The records revealed that of those patients who died within 90 days of surgery, one in every 10 died due to preventable error; one-third of the deaths occurred following patient discharge. One patient who developed acute respiratory failure after surgery cost insurers $28,218, or 52 percent more, while an infection cost $19,480 or 48 percent more, agency researchers William Encinosa and Fred Hellinger found. Errors related to nursing care, such as pressure ulcers and hip fractures, added $12,196 to the average bill. “Eliminating medical errors and their after effects must continue to be top priority for our health care system,” AHRQ Director Carolyn Clancy said in a statement.

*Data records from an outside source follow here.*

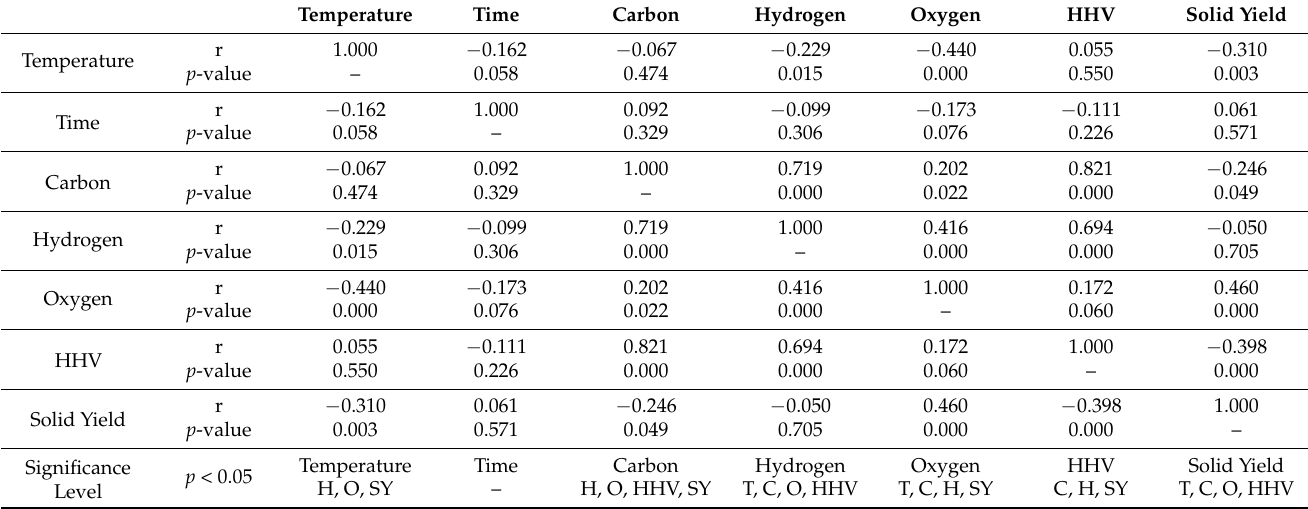
Table 1. Hydrochar properties’ Pearson correlation matrix (CI =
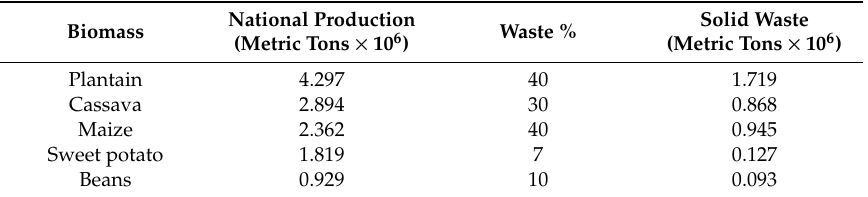
Table 8. Top five reported crops grown in Uganda with their waste % and resulting waste from crop available for energy use.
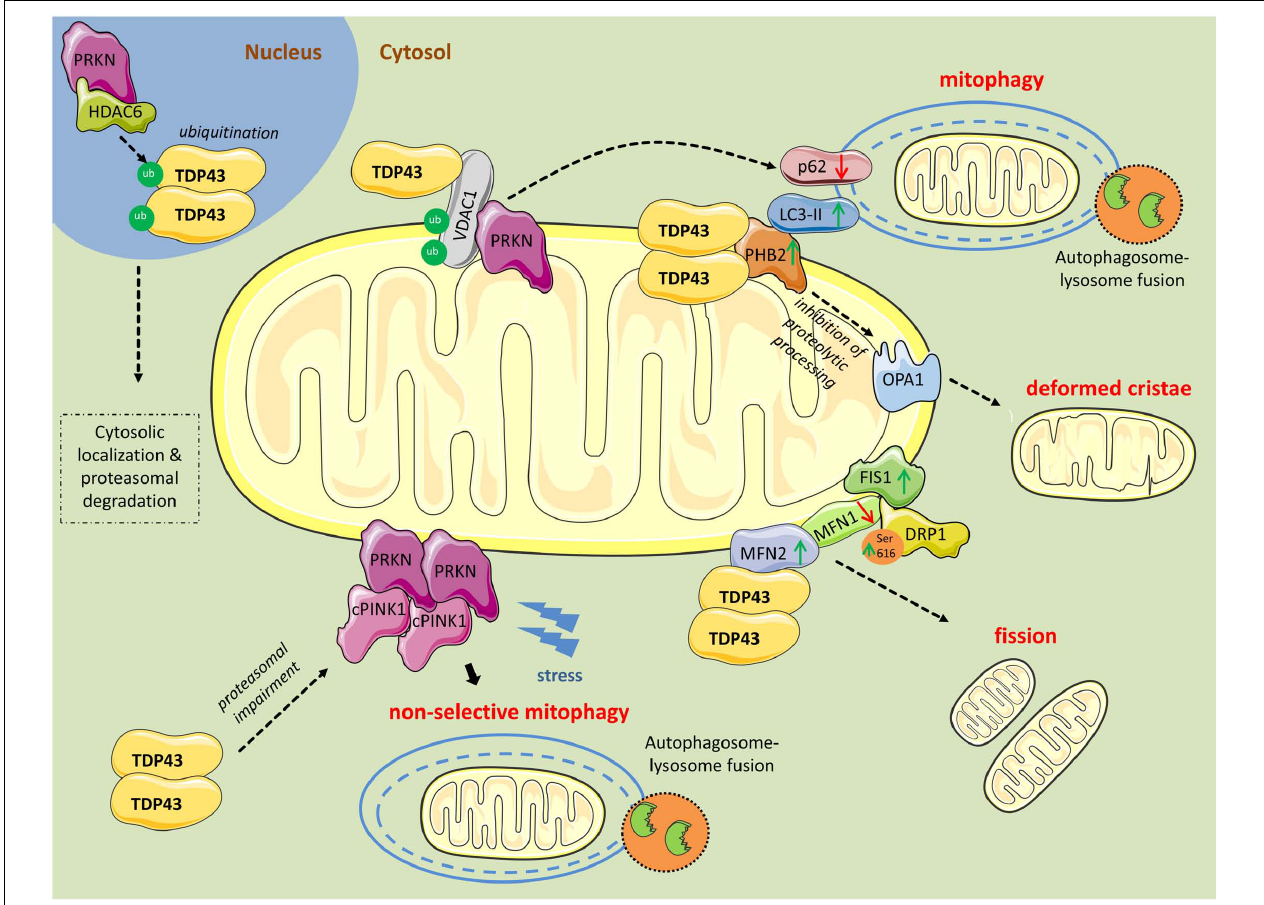
FIGURE 1 | Mitochondrial perturbations induced by TDP43. PRKN in complex with HDAC6, ubiquitinates nuclear TDP43 promoting its cytoplasmic localization and proteasomal degradation. However, as revealed from research in aging or neurodegenerative diseases, TDP43 often persists in the cytosol and forms aggregates. Excess cytosolic TDP43 interacts with VDAC1, located in the outer mitochondrial membrane, but it is still unclear if interferes with its functions. Polyubiquitination of VDAC1 by PRKN is essential for driving mitophagy. Moreover, cytosolic TDP43, translocated to the outer mitochondrial membrane, directly interacts with PHB2 and, in parallel, increases its protein levels. PHB2 is known to interact with LC3-II to induce mitophagy. PHB2 is also involved in mitochondrial membranes fusion by stabilizing indirectly the long forms of OPA1. Additionally, TDP43 directly interacts with MFN2, a mitochondrial membrane protein regulating mitochondrial fusion, and possibly stabilizes its expression. Concurrently, TDP43 leads to reduced levels of another fusion protein, MFN1, and increases levels of FIS1 and DRP1 phosphorylated at Ser616, proteins promoting mitochondrial fission. Finally, TDP43 downregulates PRKN mRNA and protein levels, and impairs the proteasome, leading to the accumulation of cleaved PINK1 (cPINK1) in the cytosol. During stress conditions cPINK1 aggregates recruit PRKN to the mitochondria launching mitophagy in otherwise healthy mitochondria (non-selective mitophagy).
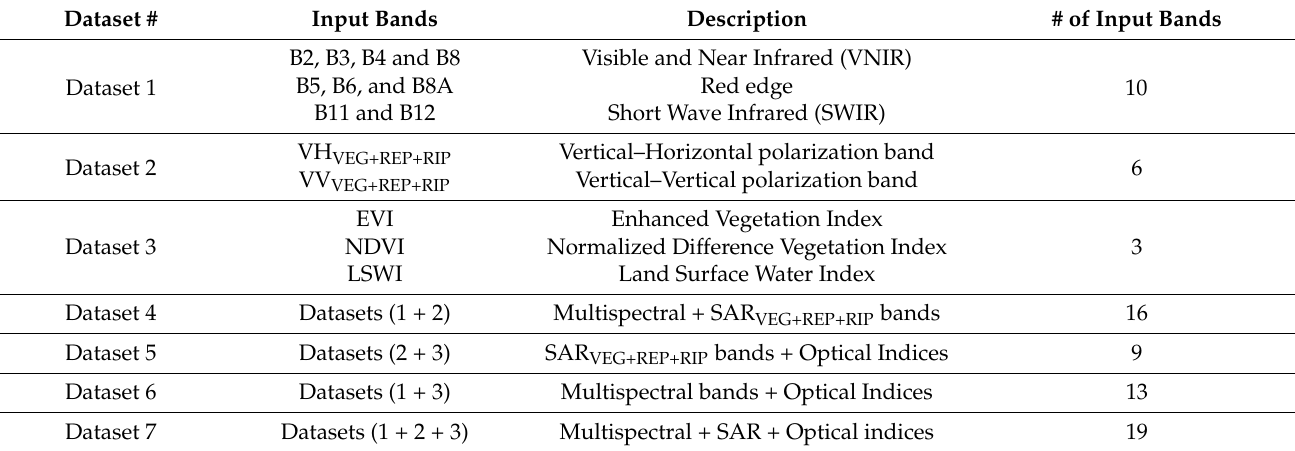
Table 2. Description of image composites used for experiments in this study (where B =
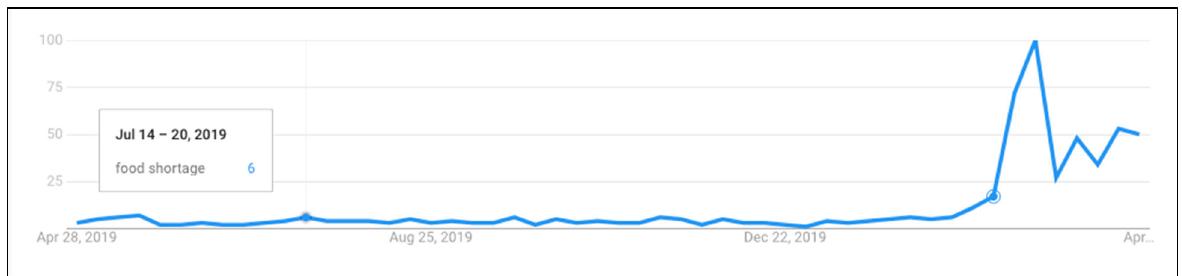
Figure 1b. Search Interest for Food Shortage Coincides with Beginning of Pandemic (12 months)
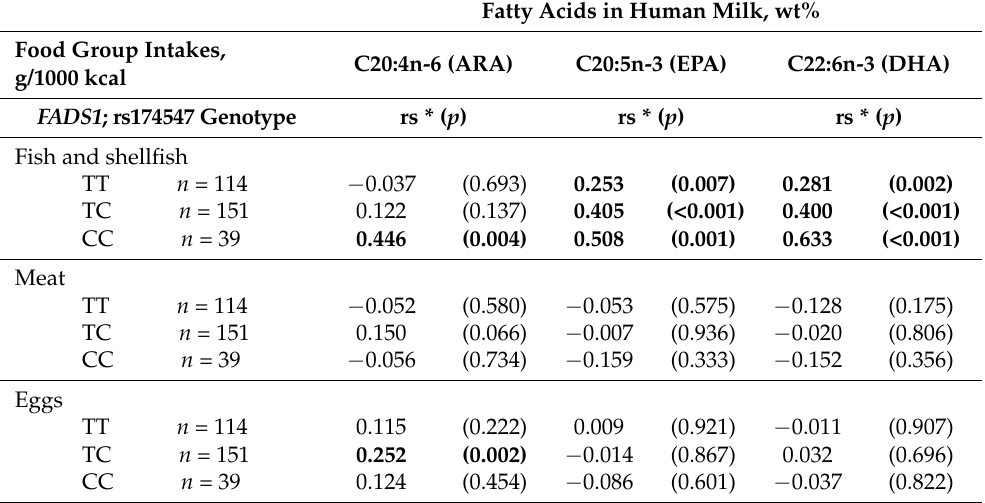
Table 3. Correlation between food group intakes in mothers and LCPUFA compositions in human milk by FADS1 rs174547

Meanwhile, in April we reported that medical errors—or patient safety incidents—were costing the federal Medicare program upwards of $8.8 billion. Worse, in the period 2004-2006, patient safety incidents resulted in 238,337 potentially preventable deaths according to HealthGrades’ fifth annual Patient Safety in American Hospitals Study. HealthGrades analyzed 41 million Medicare patient records. The overall incident rate was approximately three percent of all Medicare admissions evaluated, which accounted for 1.1 million patient safety incidents during the three years studied. Effective October 1, the Centers for Medicare and Medicaid Services are scheduled to stop reimbursing hospitals for the treatment of eight major preventable errors, including objects left in the body following surgery and some post-surgical infections. Given this, the financial implications for hospitals are substantial.
Study of The HealthGrades.
The HealthGrades study also identified hospitals with patient-safety incidence levels in the lowest five percent in the nation and found that Medicare patients who experienced a patient-safety incident during the study time frame, had a one-in-five chance of dying as a result of the incident. Medical errors with the highest incidence rates were bedsores, failure to rescue, and post-operative respiratory failure, accounting for over 63 percent of all incidents. Bedsores and post-operative respiratory failure worsened during the study period. Finally, of the 270,491 deaths that occurred among patients who developed one or more patient safety incidents, the vast majority—a staggering 238,337—were preventable.
If all hospitals performed at the level of Distinguished Hospitals for Patient Safety™, approximately 220,106 patient safety incidents and 37,214 Medicare deaths could have been avoided, saving the US about $2.0 billion during 2004 to 2006. “It is imperative that hospitals recognize the benchmarks set by the Distinguished Hospitals for Patient Safety are achievable and associated with higher safety and markedly lower cost,” said Dr. Samantha Collier, HealthGrades’ chief medical officer and the primary author of the study.